The actual insertion and retrieval are done by a database access API or persistence API custom built to allow Entities to mutate the datastore. The insert, retrieve, update and delete actions are methods enforced by underlying abstract method constraints in the superclass for all db access classes. The retrieve methods include the superclass enforced signature that has attribute integer, "id" and boolean "fillobject". The overloaded retrieve method exists for String retrieval of the mentioned name or description parameter only for those Entities that where encountered to require programmatic insert and retrieve. This solves the problem of programmatic insertion/retrieval but it leaves open the possibility that new Entities added to the framework dynamically could not be able to enable efficient programmatic modification via insertion and retrieval without the retrieve(String) method. I realized this would be an issue years ago while coding the ECMS application but felt I would address it at a later date, now that the second application is about to go live as a commercial solution and other applications may come online that time is now.

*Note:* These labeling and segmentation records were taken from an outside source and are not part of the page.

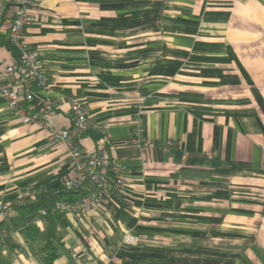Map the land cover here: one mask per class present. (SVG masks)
<instances>
[{"label":"crops","instance_id":"crops-1","mask_svg":"<svg viewBox=\"0 0 264 264\" xmlns=\"http://www.w3.org/2000/svg\"><path fill=\"white\" fill-rule=\"evenodd\" d=\"M31 1L25 38L50 78L36 101L58 100L64 128L71 101H84L129 189L66 212L53 264H264V0ZM1 7L0 58L11 61L16 5ZM74 174L66 147L0 96V199L33 200ZM36 228L14 231L0 258L47 264L44 220Z\"/></svg>","mask_w":264,"mask_h":264},{"label":"built area","instance_id":"built-area-1","mask_svg":"<svg viewBox=\"0 0 264 264\" xmlns=\"http://www.w3.org/2000/svg\"><path fill=\"white\" fill-rule=\"evenodd\" d=\"M9 1L15 3L16 10L8 39L17 49L18 56L11 61L0 58V96L8 100L11 109L19 113L24 121L40 123L52 140L66 147L75 174L66 176L63 186H89L88 193L82 198L70 203L59 202L56 209L83 214L94 209L113 192L126 196L129 189L124 176V164L120 159H110L108 155L111 134L106 125L92 119L84 101H71L70 128L56 124L58 100L47 98L41 102L36 101V89L48 88L50 78L44 67L41 52L25 38L26 29L36 20L32 1ZM3 10L1 7L0 13ZM89 132L100 133V139L95 148L86 150L76 143V137ZM134 133L137 136L135 140L139 141L143 128L140 125L135 126ZM12 208L13 202L0 199V222L8 220ZM41 214H46V210L42 209Z\"/></svg>","mask_w":264,"mask_h":264},{"label":"trees","instance_id":"trees-1","mask_svg":"<svg viewBox=\"0 0 264 264\" xmlns=\"http://www.w3.org/2000/svg\"><path fill=\"white\" fill-rule=\"evenodd\" d=\"M5 44L16 53L17 49L7 39ZM89 191L88 184L80 185L76 188L62 187L60 190L48 191L40 190L35 193V198L30 200L29 196L13 201V211L16 214L11 217V224L8 220L0 222V246L4 243H13L12 233L14 231H27L31 236L36 234V221L41 218L45 222L43 244L41 246L44 259L47 264H53L59 255V246L63 243L61 228L66 223V211L56 209L59 202H73L82 198ZM45 209L46 214L42 215L41 210ZM11 213V214H12ZM9 217V218H10ZM8 218V219H9ZM147 261L142 260L141 264ZM0 264H9L0 258Z\"/></svg>","mask_w":264,"mask_h":264}]
</instances>
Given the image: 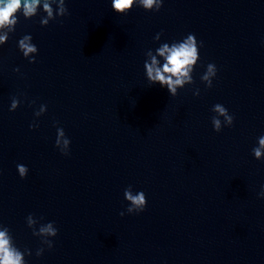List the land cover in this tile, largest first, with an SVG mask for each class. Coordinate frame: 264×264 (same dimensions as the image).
Segmentation results:
<instances>
[{
  "label": "water",
  "instance_id": "obj_1",
  "mask_svg": "<svg viewBox=\"0 0 264 264\" xmlns=\"http://www.w3.org/2000/svg\"><path fill=\"white\" fill-rule=\"evenodd\" d=\"M65 4L59 16V0H40L13 32L0 29V231L22 264H264V159L252 152L264 135V0H164L125 14L111 0ZM190 33L203 46L172 96L149 84L144 62L160 66L156 49ZM25 36L38 48L27 57ZM126 188L144 192L143 211L127 212ZM49 222L56 236L40 232Z\"/></svg>",
  "mask_w": 264,
  "mask_h": 264
},
{
  "label": "clouds",
  "instance_id": "obj_2",
  "mask_svg": "<svg viewBox=\"0 0 264 264\" xmlns=\"http://www.w3.org/2000/svg\"><path fill=\"white\" fill-rule=\"evenodd\" d=\"M55 2V0H53ZM40 3V0H0V29L7 27L9 32L15 30V25L18 22L17 13H22L25 19L32 17L36 12V7ZM164 3V0H111L112 9L121 14L127 13L133 8V6L143 7L148 11H159ZM155 4V8L153 5ZM44 10L48 12V15H52V10L49 4L46 2L44 5ZM68 14V9L65 4V0H59V16H65ZM43 24H47V20L42 21ZM160 33L154 37V39H160ZM7 40V32L5 35L0 36V45H3ZM30 40V36H25L23 39L19 40V48L23 50V55L28 56L29 53L38 52V48L35 44L26 42ZM203 46L202 41H197L194 34H188L185 38L180 41H173L171 43H162L156 49V52L159 56L164 58V62L158 65V61L155 56H152L151 62L148 59L144 62V68L146 73V78L149 84H159L161 87H165L172 96L177 95L176 85H183L185 79L189 82H192L193 77L189 76V71L194 70V66L199 60V47ZM35 56L29 58V62H34ZM208 72L202 77L203 80H206V87H212V79L209 78L215 77L217 68L215 64H207ZM19 71V69H16ZM195 95H199V90H196ZM34 103V102H33ZM20 104V100L13 98L10 111L15 110ZM47 110V106L42 104L40 105V111L35 112V115L38 117ZM212 111L218 113V116H223L225 119L224 126H231L234 121V116L229 114L228 109L222 104H215L212 107ZM218 116H212V125L213 129L216 132L222 130L221 121ZM30 128H36L38 125L36 123L30 124ZM61 143L64 147H60ZM259 147H254L252 152L256 159L261 158L262 150H264V135L258 137ZM69 145L70 140L65 136L63 128H57V136L55 141V146L60 149V151L67 155L69 154ZM17 170L21 178L26 177L29 169L24 164H18ZM132 187L129 185L128 188ZM128 188L125 189L124 195L125 199L131 201L132 205L135 206V209L132 207L127 208L128 213L132 212H141L144 210L147 204V199L143 191L138 192L136 196H132L128 191ZM261 196H264V188L260 192ZM124 215L123 212L120 213ZM52 223L49 222L46 227H41L40 232L48 233L50 235L56 236L58 229L52 227ZM8 229L5 228L4 231H0V264H22L21 253L10 246L9 238L7 236ZM35 234V233H34ZM53 242H49V247L52 248Z\"/></svg>",
  "mask_w": 264,
  "mask_h": 264
}]
</instances>
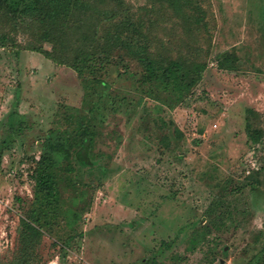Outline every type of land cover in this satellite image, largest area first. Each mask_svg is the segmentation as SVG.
<instances>
[{
    "label": "rangeland",
    "instance_id": "obj_1",
    "mask_svg": "<svg viewBox=\"0 0 264 264\" xmlns=\"http://www.w3.org/2000/svg\"><path fill=\"white\" fill-rule=\"evenodd\" d=\"M4 1L0 264L16 261L30 218L43 233L34 264H264V0ZM145 45L195 79L181 102L159 82L147 93L132 53ZM96 46L110 63L86 89L59 61ZM86 132L91 164L75 156ZM49 138L54 201L35 187Z\"/></svg>",
    "mask_w": 264,
    "mask_h": 264
},
{
    "label": "trees",
    "instance_id": "obj_2",
    "mask_svg": "<svg viewBox=\"0 0 264 264\" xmlns=\"http://www.w3.org/2000/svg\"><path fill=\"white\" fill-rule=\"evenodd\" d=\"M64 1V0H62ZM71 1V0H70ZM68 0L66 8L69 10L71 8V2ZM65 2V1H64ZM63 2V3H64ZM74 4H78L79 0H73ZM51 5L53 8L59 9V4H57L56 0H47L44 5ZM0 7H4L7 9L9 6L5 5L4 0H0ZM41 15L38 17V20L44 24L52 23L54 24L56 16H53L49 10H42ZM58 12V11H57ZM68 12L64 17H68ZM136 25L133 23L124 22L120 24V32L127 33L129 29L134 30L135 32H139V34L143 35V33L135 28ZM50 35L55 36V30L50 32ZM89 37L86 36V39ZM127 35L126 39L122 38L119 34H109L107 39L110 42H113L115 45L120 46V44L127 45L130 47L133 39ZM95 40V38H93ZM126 40V41H124ZM125 47V46H123ZM131 49V48H130ZM107 49L98 48V46L91 47H79L74 49L73 52L76 54L75 61L71 63L66 60H60L59 63L68 64L74 68L77 72L78 76L84 82V86L86 89H89L90 81L93 80L98 82L99 84L105 83L104 79L97 77V74L104 69L105 64L110 63V55L105 52ZM147 45L144 47L145 54L142 52L135 51L132 49L133 55L137 57L140 62V65L143 67V75L141 77L142 83L146 86V91L149 95L153 96L154 91L151 86L157 83H160V87L167 91L168 94H172L173 96H177V103L182 101V96H184V92L190 88L192 83L195 82V79L192 75H179L181 68L183 67L181 61L175 60L169 62L165 67L159 68L152 57L150 52L147 53ZM103 53H107L106 55ZM97 55L98 59L94 60V56ZM55 58V57H53ZM85 68L87 69V73H85ZM161 69V70H159ZM203 70L202 66L195 67V74L201 73ZM190 80V81H188ZM166 103L170 104L167 100ZM176 103V104H177ZM171 106H174L170 104ZM57 139V138H55ZM53 140L51 138L48 139L47 143L44 146V150L38 161V166L36 168L35 175V187L37 188L36 197L39 199L40 196L45 198L48 201H54L58 197L59 191V183L54 177L52 173L48 171V168L51 166H56L58 164V155L61 152V147L56 145L57 140ZM93 136L89 132H86L82 137V144L77 149L75 156L76 159L81 164H91L90 160V152L93 145ZM65 157L66 154L64 155ZM33 215V213H30ZM30 220H22V230H21V247L19 248V254H17L16 261L13 264H34L35 263V254L37 247L41 243V239L43 237V233L41 231V227L37 226L32 218Z\"/></svg>",
    "mask_w": 264,
    "mask_h": 264
},
{
    "label": "built area",
    "instance_id": "obj_3",
    "mask_svg": "<svg viewBox=\"0 0 264 264\" xmlns=\"http://www.w3.org/2000/svg\"><path fill=\"white\" fill-rule=\"evenodd\" d=\"M250 171H248V173H249Z\"/></svg>",
    "mask_w": 264,
    "mask_h": 264
}]
</instances>
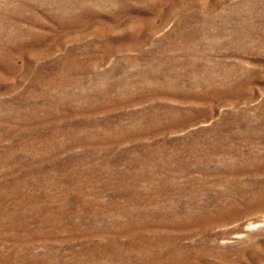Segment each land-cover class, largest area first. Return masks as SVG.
Returning a JSON list of instances; mask_svg holds the SVG:
<instances>
[{
	"label": "rangeland",
	"instance_id": "rangeland-1",
	"mask_svg": "<svg viewBox=\"0 0 264 264\" xmlns=\"http://www.w3.org/2000/svg\"><path fill=\"white\" fill-rule=\"evenodd\" d=\"M0 264H264V0H0Z\"/></svg>",
	"mask_w": 264,
	"mask_h": 264
}]
</instances>
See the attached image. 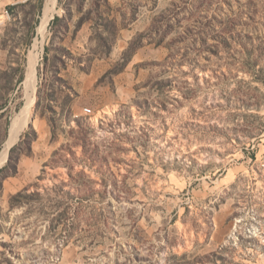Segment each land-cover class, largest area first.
Returning a JSON list of instances; mask_svg holds the SVG:
<instances>
[{
    "label": "rangeland",
    "instance_id": "obj_1",
    "mask_svg": "<svg viewBox=\"0 0 264 264\" xmlns=\"http://www.w3.org/2000/svg\"><path fill=\"white\" fill-rule=\"evenodd\" d=\"M45 2L0 0V151ZM36 71L0 264H264V0H56Z\"/></svg>",
    "mask_w": 264,
    "mask_h": 264
},
{
    "label": "water",
    "instance_id": "obj_2",
    "mask_svg": "<svg viewBox=\"0 0 264 264\" xmlns=\"http://www.w3.org/2000/svg\"><path fill=\"white\" fill-rule=\"evenodd\" d=\"M56 0H46L45 6L43 8L42 15H46V11L49 10V8L52 7L54 4L53 2ZM53 17V16H52ZM38 33V30H37ZM34 46V44H33ZM34 49V47H33ZM34 54V50H32ZM32 59L29 56L28 61H27V66H26V71L23 79V104L19 111L15 114V116L12 118L9 129H8V134H7V139L5 141L9 142L12 141L16 135V132L18 129L22 128L26 119L28 118V115L30 111H32L31 116L29 117L28 122H26L25 126H29L33 122L34 119V109L37 103L38 95H37V71L35 67V71L33 72L32 70ZM13 144V143H12ZM11 144V145H12Z\"/></svg>",
    "mask_w": 264,
    "mask_h": 264
},
{
    "label": "bare ground",
    "instance_id": "obj_3",
    "mask_svg": "<svg viewBox=\"0 0 264 264\" xmlns=\"http://www.w3.org/2000/svg\"><path fill=\"white\" fill-rule=\"evenodd\" d=\"M54 4L52 5L51 8H49L48 11H46V15L41 17V21L37 27V30H38V35H40V37H36L34 39V54L33 52L29 51V56L31 57L32 59V70L33 72L35 71V67L37 65V62H38V59H39V56L41 54V51H42V46H43V43H44V35H45V32H46V27H47V24L49 22V20L51 19V17L53 16L54 12H55V1L53 2ZM32 114V111H30L29 115H28V118L26 119L24 125L22 128L18 129L17 132H16V135L14 137V139L12 141H9V142H6L4 147L2 148V150L0 151V164H2L6 157H7V152L9 150V147L11 146V144L18 138L19 134L21 133V131L23 130V128L25 127L26 125V122H28L29 120V117L31 116Z\"/></svg>",
    "mask_w": 264,
    "mask_h": 264
},
{
    "label": "trees",
    "instance_id": "obj_4",
    "mask_svg": "<svg viewBox=\"0 0 264 264\" xmlns=\"http://www.w3.org/2000/svg\"><path fill=\"white\" fill-rule=\"evenodd\" d=\"M10 8V7H9ZM12 9V8H11ZM15 168H13L14 171ZM24 190V189H23ZM24 191H19L17 193H15L12 197H11V202L18 196L22 195Z\"/></svg>",
    "mask_w": 264,
    "mask_h": 264
},
{
    "label": "built area",
    "instance_id": "obj_5",
    "mask_svg": "<svg viewBox=\"0 0 264 264\" xmlns=\"http://www.w3.org/2000/svg\"><path fill=\"white\" fill-rule=\"evenodd\" d=\"M85 111L86 112H91V109L90 108H85Z\"/></svg>",
    "mask_w": 264,
    "mask_h": 264
}]
</instances>
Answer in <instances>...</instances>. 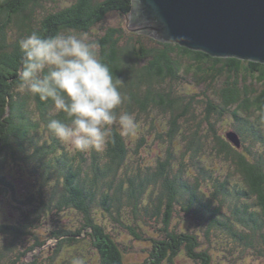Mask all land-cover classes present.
<instances>
[{"label":"trees","instance_id":"trees-1","mask_svg":"<svg viewBox=\"0 0 264 264\" xmlns=\"http://www.w3.org/2000/svg\"><path fill=\"white\" fill-rule=\"evenodd\" d=\"M133 11V0H0V264H174L180 252L213 264L197 232L264 260V62L162 41L129 27ZM68 29L98 42L130 98L117 111L138 124L129 138L114 128L102 152L70 151L46 128L63 114L17 91L18 41ZM155 144L164 156L141 155ZM123 233L144 259L128 261Z\"/></svg>","mask_w":264,"mask_h":264},{"label":"clouds","instance_id":"clouds-1","mask_svg":"<svg viewBox=\"0 0 264 264\" xmlns=\"http://www.w3.org/2000/svg\"><path fill=\"white\" fill-rule=\"evenodd\" d=\"M18 44L23 56L17 91L50 101L53 113L63 114L48 120L46 128L70 151H104L114 140V128L122 138L138 134L134 115L117 111L130 98L119 90L98 42L87 33L33 31Z\"/></svg>","mask_w":264,"mask_h":264},{"label":"water","instance_id":"water-1","mask_svg":"<svg viewBox=\"0 0 264 264\" xmlns=\"http://www.w3.org/2000/svg\"><path fill=\"white\" fill-rule=\"evenodd\" d=\"M138 30L219 57L264 62V0H133ZM227 137L241 147L236 131Z\"/></svg>","mask_w":264,"mask_h":264},{"label":"rangeland","instance_id":"rangeland-1","mask_svg":"<svg viewBox=\"0 0 264 264\" xmlns=\"http://www.w3.org/2000/svg\"><path fill=\"white\" fill-rule=\"evenodd\" d=\"M129 19H130L129 27L134 29L140 28V24L137 21L135 12H133V14L129 17ZM189 127L191 126L189 125ZM230 128H231V121L229 122V124H228V120H223L222 123L221 122L217 123L218 131L223 134H228V132H230L229 130ZM165 152H166V148L164 144L161 145L155 144L154 146L150 147V149H145L144 151H141V155L143 157L144 156L149 157V155H152L153 158L156 159L159 156H164ZM218 163L219 162H217V167L215 166V168L221 169L222 171L228 170L227 166H220L218 165ZM208 164L213 165L212 163H208ZM174 212L177 214V216L174 217V221L176 222L181 216L179 212H176V210ZM176 223H178V221ZM197 233H200V238L202 239V242H204L203 248L208 249L209 252L212 254L214 259L213 264H264V260L256 259L254 256H252V254H250L248 250L245 252L234 250L232 253L231 250H229V246L225 244L226 241L225 243H223L222 240L216 234H211L209 241V238H206L202 232H197ZM122 238L129 246L133 248V250H130L127 253L128 261L135 260L136 257L139 261L141 259H144L145 252H142L143 244L141 242L139 243L136 240L134 241V239L128 233H123ZM174 264H196V263L194 262L193 259H191L188 256L186 252H180L176 257Z\"/></svg>","mask_w":264,"mask_h":264}]
</instances>
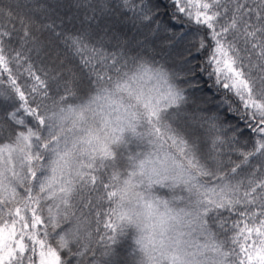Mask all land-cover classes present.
<instances>
[{
    "label": "snow or ice",
    "instance_id": "obj_1",
    "mask_svg": "<svg viewBox=\"0 0 264 264\" xmlns=\"http://www.w3.org/2000/svg\"><path fill=\"white\" fill-rule=\"evenodd\" d=\"M168 6L205 33L199 70L248 139L218 114L186 121L147 37L97 22L119 13L156 37L155 0H0V264H84L129 235L135 264H264V0Z\"/></svg>",
    "mask_w": 264,
    "mask_h": 264
},
{
    "label": "trees",
    "instance_id": "obj_2",
    "mask_svg": "<svg viewBox=\"0 0 264 264\" xmlns=\"http://www.w3.org/2000/svg\"><path fill=\"white\" fill-rule=\"evenodd\" d=\"M15 0H4L5 4L14 3ZM160 5V15L157 17L169 31H161L158 36L153 37L150 34V29L141 28L139 32L135 31L130 24L122 23L125 19L123 15L119 13L114 14L111 17H105L100 21V26L107 27L112 31L117 32L121 38L130 39L135 38L139 40H145L147 37V43L149 44L148 55L155 56V59L159 63L163 64L167 69L175 72L179 77L175 83L185 88L186 102L181 105V110L186 114L184 119L189 123L196 121L197 123L203 121L207 117L218 114L221 120H225L232 125L238 126L243 129V133L238 135L241 139H248L251 136L249 130L244 124L234 115H228L226 109L223 106H218V101L221 98L220 93L216 92L212 86V81L208 78L206 72H200L199 66L203 64L207 56V51L198 53L196 46L198 44L200 36L205 35L203 31H199L198 27L194 24L184 22L178 23L171 20L172 9L168 6V0H155ZM130 16L131 13H128ZM82 18V15H81ZM78 26V25H77ZM155 27V24L152 25ZM45 34L46 43H48V51L51 54V59L59 64L60 60L65 59L63 46L60 45L54 38H51ZM133 40V45H134ZM68 67H72V64H66ZM193 68L196 71L194 82L197 83L195 88L189 87L186 83H181V80L186 78V73L189 68ZM86 76V72H85ZM87 92L86 87H81L80 94L83 95ZM211 100V103L208 101ZM202 140L204 139L202 135ZM140 149L135 143L129 144L124 149V157L126 159L128 154H134ZM92 229L96 240L100 239V236L96 234V225L93 219ZM100 233L103 234L106 230L103 225H100ZM113 255L103 256L104 247L102 245L94 244L95 259L93 254L88 253L84 264H104L105 261H110V264H135L137 258L136 246L131 235L126 237H120L116 244H110ZM76 264V261H73Z\"/></svg>",
    "mask_w": 264,
    "mask_h": 264
}]
</instances>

Adding a new abstract method signature

In order to ensure that all new Entities implement a retrieve method that can be used extract User defined keys, the superclass of the db class for all Entities must be modified. The java programming language makes this simple as adding the following to the class:

public abstract Entity retrieve(String desc,boolean recurse) throws EntegraDBAccessException ;

:this method signature forces all inheriting classes to provide an implementation of the method during compile time and thus ensures that all Entity classes that use db accessors will have a retrieve method for programmatic inserts and retrieves. The next part is the hard part or the easy part, depending on your perspective. I mentioned the two applications built so far using the framework , ECMS and collaboration, these applications necessitated the creation of nearly 40 Entities, of which only 15 had required programmatic insert/retrieve , thus 25 remain to provide implementation for the now enforced abstract signature mentioned above. To make matters more laborious, system classes use a different superclass called a db object , which is similar to the Entities but leaves out the compositional parent/child retrieval logic, but both are managed through the same UI and thus it also requires a retrieve(...) method signature, there are about 12 of those that require implementation. So the hardest part of this involves adding the required implementations, the methods are simple so it will be mostly cut and paste for a few hours but once it is done, the entire API will be enabled to support programmatic insert/retrieve using user defined keys and more important, any new Entities or system classes that inherit from the core classes will be forced to provide an implementation at compile time. This will make the client programmers life a lot easier when designing with the Entity objects.